When to Choose This Method
User-centered design can be applied in some form to any design and development effort. Even limited user-centered design activities can have a significant impact on product development efforts, mainly in two areas: by reducing development costs and by improving product acceptance rates. UCD methods and activities can be adapted to fit the needs of an organization or a project. They will be most useful and successful for organizations that embrace the philosophy that users are partners and stakeholders in product development.

What You Can Learn From This Method
The development cycle for any product, such as a software or web application, consists of several distinct phases. Each phase has corresponding user-centered design practices that ensure user input to and validation of deliverables associated with each phase.
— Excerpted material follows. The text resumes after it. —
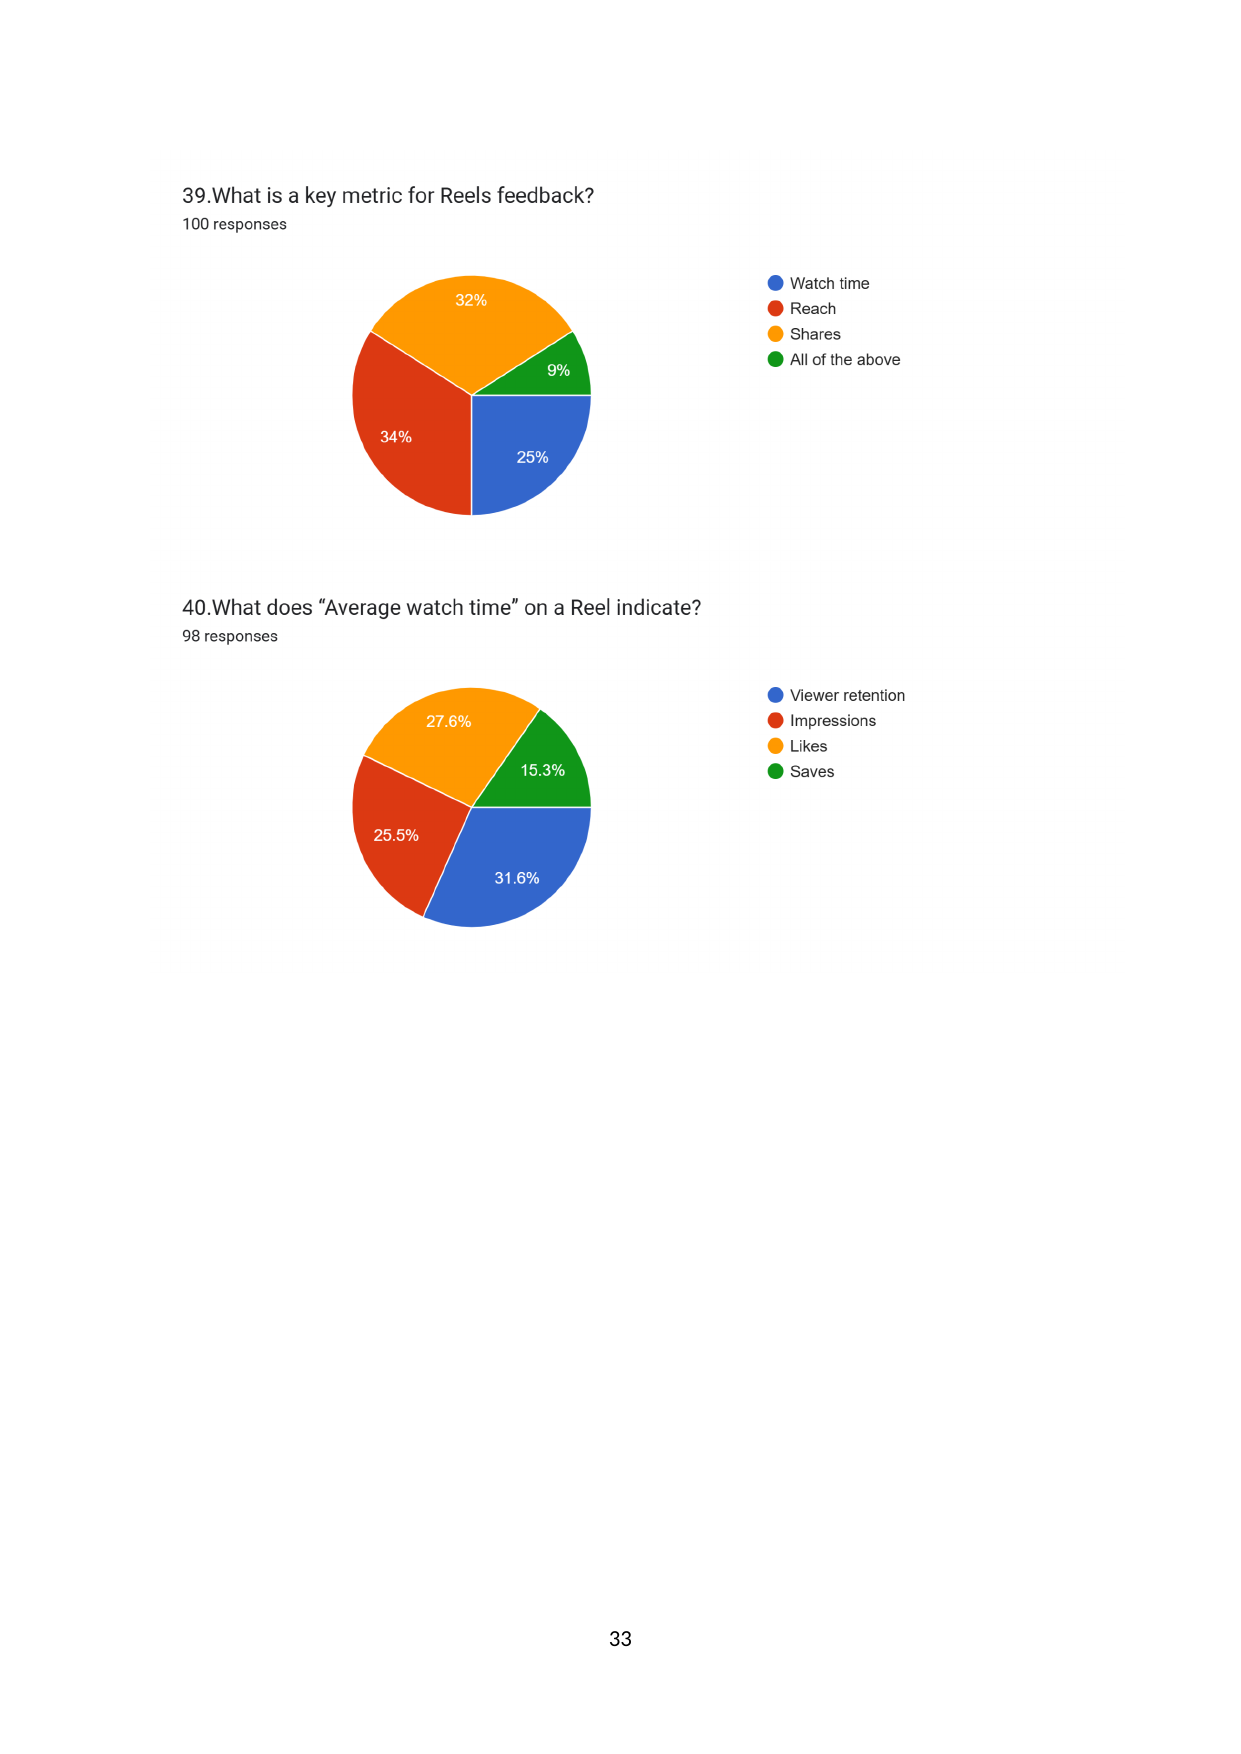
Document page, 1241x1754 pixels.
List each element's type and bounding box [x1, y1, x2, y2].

During early phases of exploring concept and feasibility, user-centered design activities can help you explore opportunities and unmet user needs such as:

  • Current processes and shortcomings of those processes
  • Overt and unstated user goals and objectives
  • Opinions about competitive products and services

METHODS: focus groups, ethnographic interviews

During phases focusing on goal definition and requirements gathering, user-centered design activities can help you identify a comprehensive list of requirements such as:

  • Key tasks, daily tasks, and rarely performed but necessary tasks
  • Task contexts, constraints, safety issues, required knowledge and skills, and attitudes towards tasks
  • “Nice-to-have” features and functions
  • User environments (physical, organizational, social, and so forth)
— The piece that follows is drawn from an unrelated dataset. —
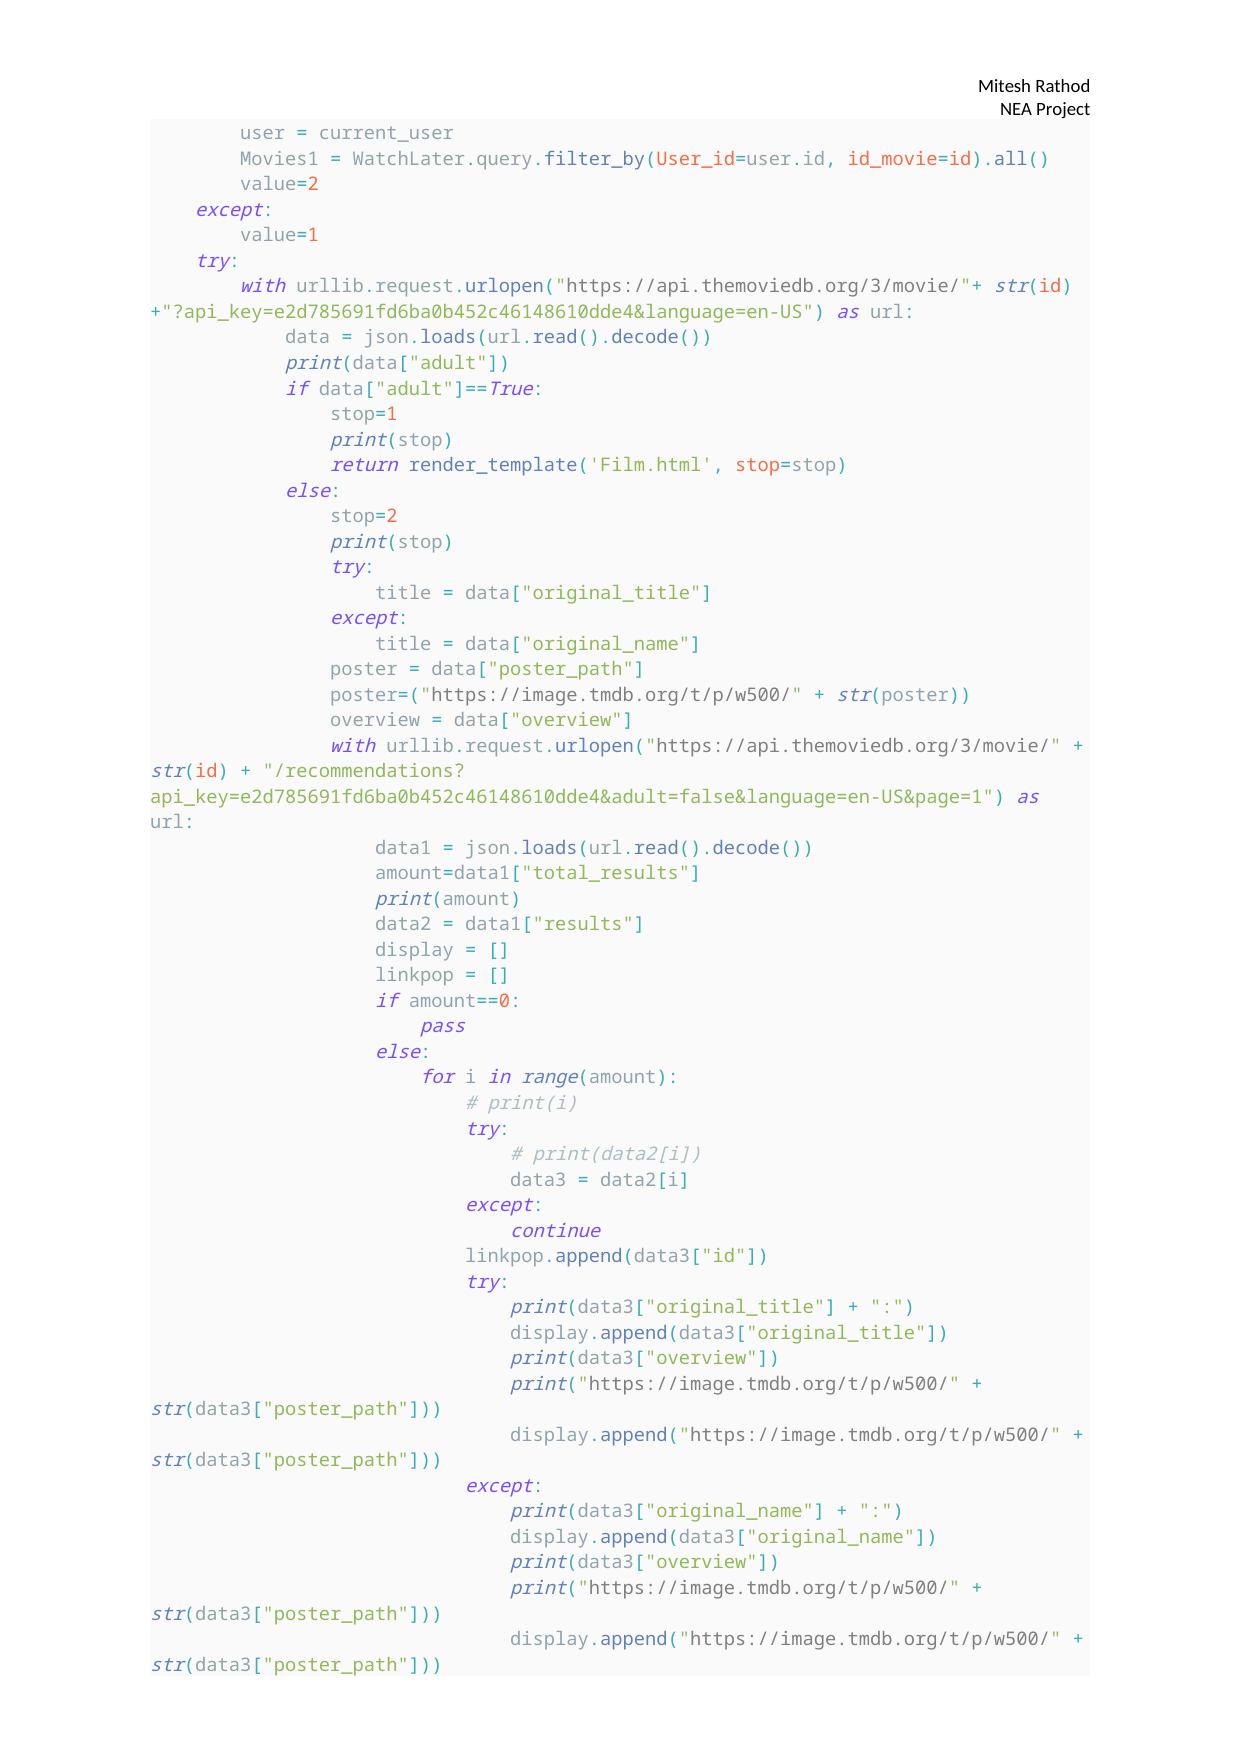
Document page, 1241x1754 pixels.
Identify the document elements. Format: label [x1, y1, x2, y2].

text [150, 119, 1090, 1676]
METHODS: Contextual inquiry, ethnographic interviews, task analysis

During design, development, and implementation phases, user-centered design activities ensure that you develop product components that meet both user requirements and business goals, such as:

  • Information structures and product views
  • Task flows
  • Features to support task completion (such as navigation elements)
  • Labels
  • Outputs or results
  • User assistance

METHODS: Exploratory (formative) usability testing with low-fidelity prototypes, rapid iterative testing, heuristic evaluation

In testing, release, and maintenance phases, user-centered design activities ensure that the product or service usability meets or exceeds acceptance criteria when measured according to agreed-on metrics. They can also explore features and usability issues to be addressed in the next release. During these phases, user-centered design efforts can explore:

  • User acceptance of key product elements and functions
  • Task success or failure
  • Real-time product use statistics
  • New or unpredicted patterns of product use
  • Improvements or enhancements for future releases
  • Needs or desires for new or related products

METHODS: Performance (summative) usability testing, mining of call center and web server logs, field usability testing

By providing this information, user-centered design drives subsequent product development and business growth.